▶ [What to do] Pull out every line in the data below that contains the string "skCircle", and reproduce each one in full.

▶ [Entries shown]
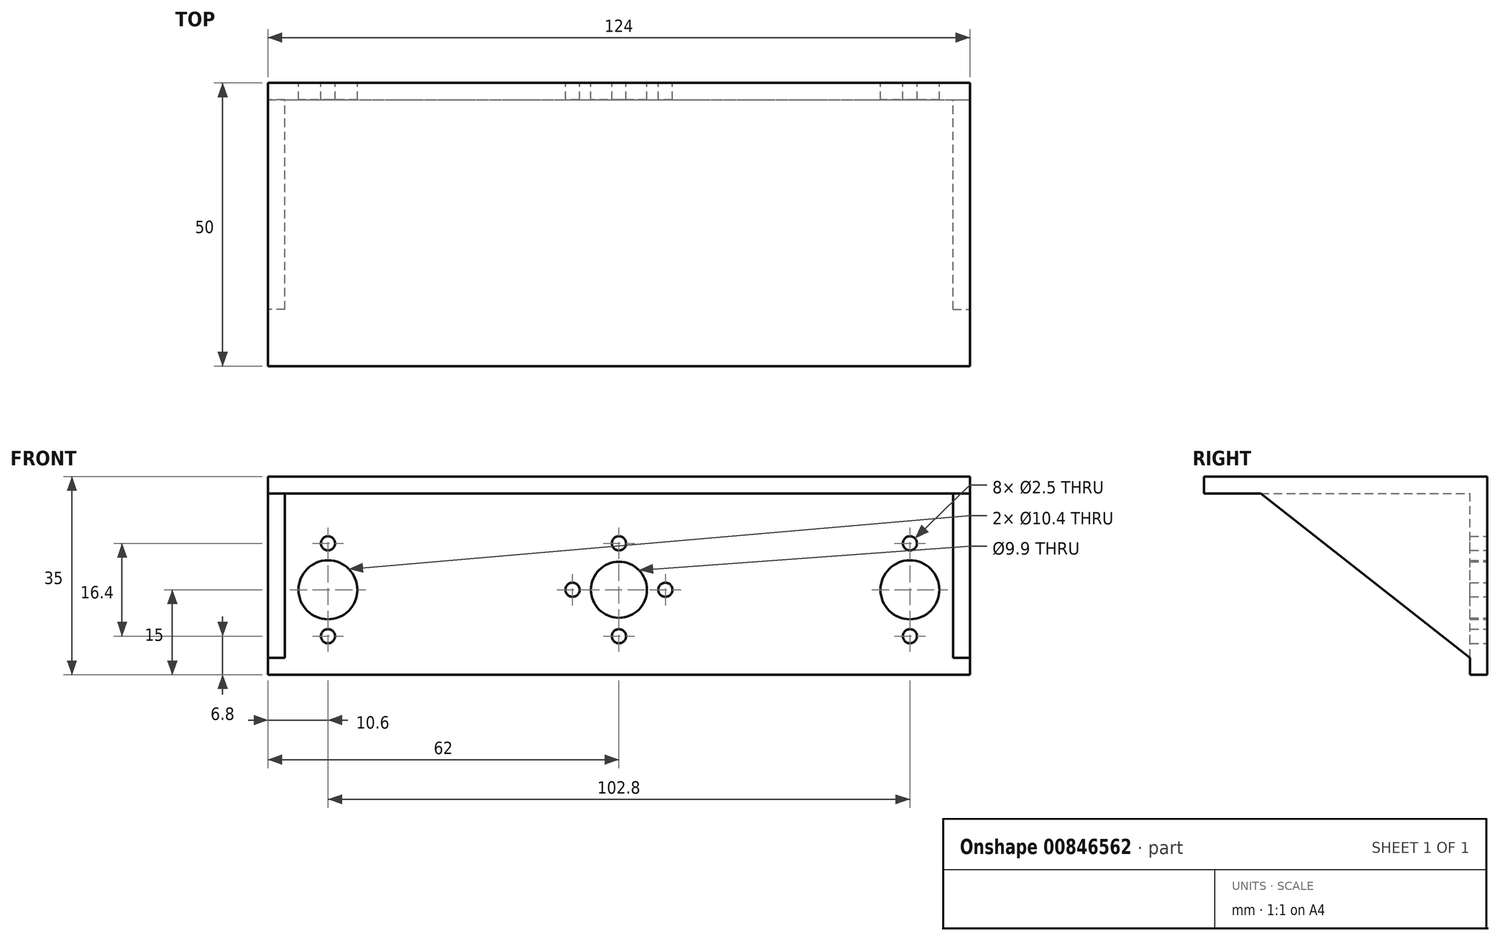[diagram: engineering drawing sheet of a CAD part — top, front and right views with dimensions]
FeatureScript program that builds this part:
annotation { "Feature Type Name" : "Feature", "Feature Type Description" : "" }
export const myFeature = defineFeature(function(context is Context, id is Id, definition is map)
    precondition{}
    {
        {
            var Q0;
            Q0=qCreatedBy(makeId("Front.planeOp"),FACE);
            var sketch = newSketch(context, id + "F0", { "sketchPlane" : qUnion([Q0])});
            skPoint(sketch, "E0.middle", {"position": v(0, 0) * mm});
            skCircle(sketch, "E1", {"center": v(0, 0) * mm, "radius": 4.95 * mm});
            skCircle(sketch, "E2", {"center": v(8.2, 0) * mm, "radius": 1.25 * mm});
            skCircle(sketch, "E3", {"center": v(0, 8.2) * mm, "radius": 1.25 * mm});
            skCircle(sketch, "E4", {"center": v(-8.2, 0) * mm, "radius": 1.25 * mm});
            skCircle(sketch, "E5", {"center": v(0, -8.2) * mm, "radius": 1.25 * mm});
            skLineSegment(sketch, "E6.bottom", {"start": v(-62, -15) * mm, "end": v(62, -15) * mm});
            skLineSegment(sketch, "E6.top", {"start": v(-62, 20) * mm, "end": v(62, 20) * mm});
            skLineSegment(sketch, "E6.left", {"start": v(-62, -15) * mm, "end": v(-62, 20) * mm});
            skLineSegment(sketch, "E6.right", {"start": v(62, -15) * mm, "end": v(62, 20) * mm});
            skLineSegment(sketch, "E7", {"start": v(-62, 17) * mm, "end": v(62, 17) * mm});
            skCircle(sketch, "E8", {"center": v(-51.4, 0) * mm, "radius": 5.2 * mm});
            skCircle(sketch, "E9", {"center": v(51.4, 0) * mm, "radius": 5.2 * mm});
            skCircle(sketch, "E10", {"center": v(-51.4, 8.2) * mm, "radius": 1.25 * mm});
            skCircle(sketch, "E11", {"center": v(-51.4, -8.2) * mm, "radius": 1.25 * mm});
            skCircle(sketch, "E12", {"center": v(51.4, 8.2) * mm, "radius": 1.25 * mm});
            skCircle(sketch, "E13", {"center": v(51.4, -8.2) * mm, "radius": 1.25 * mm});
            skSolve(sketch);
        }
        {
            var Q0;
            Q0=makeQuery(id+"F0.imprint","IMPRINT",FACE,{"disambiguationData":[TD([[makeQuery(id+"F0.imprint","IMPRINT",EDGE,{"derivedFrom":sQuery(id+"F0.wireOp",EDGE,"E1")}),-1.0]])]});
            extrude(context, id + "F1", {"entities" : qUnion([Q0]), "depth" : 3 * mm, "offsetDistance" : 25 * mm});
        }
        {
            var Q0;
            {var subQ0=sQuery(id+"F0.wireOp",EDGE,"E6.top");Q0=makeQuery(id+"F0.imprint","IMPRINT",FACE,{"disambiguationData":[TD([[makeQuery(id+"F0.imprint","IMPRINT",EDGE,{"derivedFrom":subQ0}),-1.0]])]});}
            extrude(context, id + "F2", {"entities" : qUnion([Q0]), "operationType" : NewBodyOperationType.ADD, "depth" : 50 * mm, "offsetDistance" : 25 * mm});
        }
        {
            var Q0;
            {var subQ0=sQuery(id+"F0.wireOp",EDGE,"E6.right");Q0=makeQuery(id+"F2.boolean.opBoolean","MERGE",FACE,{"derivedFrom":[makeQuery(id+"F1.opExtrude","SWEPT_FACE",FACE,{"disambiguationData":[OSD([subQ0])]}),makeQuery(id+"F2.opExtrude","SWEPT_FACE",FACE,{"disambiguationData":[OSD([subQ0])]})]});}
            var sketch = newSketch(context, id + "F3", { "sketchPlane" : qUnion([Q0])});
            skLineSegment(sketch, "E14", {"start": v(-40, 17) * mm, "end": v(-3, -12) * mm});
            skSolve(sketch);
        }
        {
            var Q0;
            {var subQ0=sQuery(id+"F0.wireOp",EDGE,"E6.left");Q0=makeQuery(id+"F2.boolean.opBoolean","MERGE",FACE,{"derivedFrom":[makeQuery(id+"F1.opExtrude","SWEPT_FACE",FACE,{"disambiguationData":[OSD([subQ0])]}),makeQuery(id+"F2.opExtrude","SWEPT_FACE",FACE,{"disambiguationData":[OSD([subQ0])]})]});}
            var sketch = newSketch(context, id + "F4", { "sketchPlane" : qUnion([Q0])});
            skLineSegment(sketch, "E15", {"start": v(3, -12) * mm, "end": v(40, 17) * mm});
            skSolve(sketch);
        }
        {
            var Q0;
            {var subQ0=sQuery(id+"F4.wireOp",EDGE,"E15");Q0=makeQuery(id+"F4.imprint","IMPRINT",FACE,{"disambiguationData":[TD([[makeQuery(id+"F4.imprint","IMPRINT",EDGE,{"derivedFrom":subQ0}),1.0]])]});}
            extrude(context, id + "F5", {"entities" : qUnion([Q0]), "operationType" : NewBodyOperationType.ADD, "oppositeDirection" : true, "depth" : 3 * mm, "offsetDistance" : 25 * mm});
        }
        {
            var Q0;
            {var subQ0=sQuery(id+"F3.wireOp",EDGE,"E14");Q0=makeQuery(id+"F3.imprint","IMPRINT",FACE,{"disambiguationData":[TD([[makeQuery(id+"F3.imprint","IMPRINT",EDGE,{"derivedFrom":subQ0}),1.0]])]});}
            extrude(context, id + "F6", {"entities" : qUnion([Q0]), "operationType" : NewBodyOperationType.ADD, "oppositeDirection" : true, "depth" : 3 * mm, "offsetDistance" : 25 * mm});
        }
    });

▶ [Solution to the exercise]
            skCircle(sketch, "E1", {"center": v(0, 0) * mm, "radius": 4.95 * mm});
            skCircle(sketch, "E2", {"center": v(8.2, 0) * mm, "radius": 1.25 * mm});
            skCircle(sketch, "E3", {"center": v(0, 8.2) * mm, "radius": 1.25 * mm});
            skCircle(sketch, "E4", {"center": v(-8.2, 0) * mm, "radius": 1.25 * mm});
            skCircle(sketch, "E5", {"center": v(0, -8.2) * mm, "radius": 1.25 * mm});
            skCircle(sketch, "E8", {"center": v(-51.4, 0) * mm, "radius": 5.2 * mm});
            skCircle(sketch, "E9", {"center": v(51.4, 0) * mm, "radius": 5.2 * mm});
            skCircle(sketch, "E10", {"center": v(-51.4, 8.2) * mm, "radius": 1.25 * mm});
            skCircle(sketch, "E11", {"center": v(-51.4, -8.2) * mm, "radius": 1.25 * mm});
            skCircle(sketch, "E12", {"center": v(51.4, 8.2) * mm, "radius": 1.25 * mm});
            skCircle(sketch, "E13", {"center": v(51.4, -8.2) * mm, "radius": 1.25 * mm});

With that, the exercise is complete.